Text excerpt:
____

‘So why mourn one teeny tiny beautiful cat, right?’
By RUTH CHARNEY
It’s stupid to love a cat, right?
I ask because I am cat heartsick. And this is no time to be cat heartsick. No time to mourn a 10-pound rascally beastie. There are heftier things out there to mourn — our big messy world in the throes of righteous outrage and pandemic.
Which must be why I dropped a new bottle of olive oil on the tile floor, and as it shattered, demanded back my cat.
Which is why I forgot there was a window open as I entered the car wash, inviting torrents to soak down the passenger seat.
Which is why I circled the neighborhood much of the afternoon calling her name, “Miss Hattie, Miss Hattie,” and looking in all her usual haunts.
Which is why my husband and quizzed neighbors who were returning from a large, peaceful demonstration in Northampton. “We couldn’t go,” I said. “We were looking for our cat.”
We never intended for her to be an outside cat. For a year, she seemed content to be upstairs, downstairs, in one window sill or the other. But this spring she wanted out. And who can contain a cat who wants out? I wasn’t nearly agile enough to prevent escape.
At first, she just sat on the porch, behind the chair, under the planter, underneath, behind, around — her preferred positions. Slowly, she took next steps. Using the drain pipe to tightrope her way off the porch to check out grass, deciding it w a s n’t so bad if you like ants, worms or beetles. Senses on high alert, eyes wide, ears back, she zeroed in on anything that moved — squirrel or puffs of blossom. Fatigued from her adventures, she would curl up under a leafy bush and nap.

____

The data:
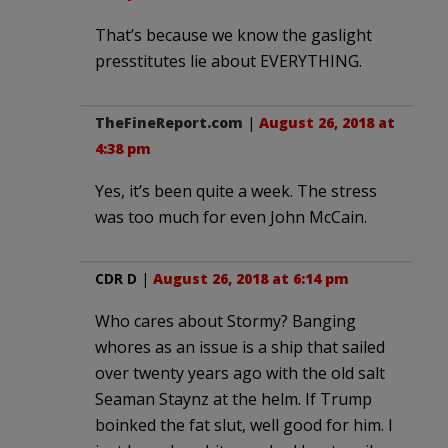
That’s because we know the gaslight
presstitutes lie about EVERYTHING.
TheFineReport.com
|
August 26, 2018 at
4:38 pm
Yes, it’s been quite a week. The stress
was too much for even John McCain.
CDR D
|
August 26, 2018 at 6:14 pm
Who cares about Stormy? Banging
whores as an issue is a ship that sailed
over twenty years ago with the old salt
Seaman Staynz at the helm. If Trump
boinked the fat slut, well good for him. I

____

What to work on:
1. Please answer these questions about the essay on the cat Miss Hattie, each on its own line:
(a) Where were the neighbors returning from?
(b) What did the cat use to make her way off the porch?
2. Write out the part of the essay on the cat Miss Hattie starting at "I ask because" and ending at "the passenger seat.", swapping "olive oil" for "maple syrup".

Exercise results:
1.
(a) A large, peaceful demonstration in Northampton.
(b) The drain pipe.

2.
I ask because I am cat heartsick. And this is no time to be cat heartsick. No time to mourn a 10-pound rascally beastie. There are heftier things out there to mourn — our big messy world in the throes of righteous outrage and pandemic.
Which must be why I dropped a new bottle of maple syrup on the tile floor, and as it shattered, demanded back my cat.
Which is why I forgot there was a window open as I entered the car wash, inviting torrents to soak down the passenger seat.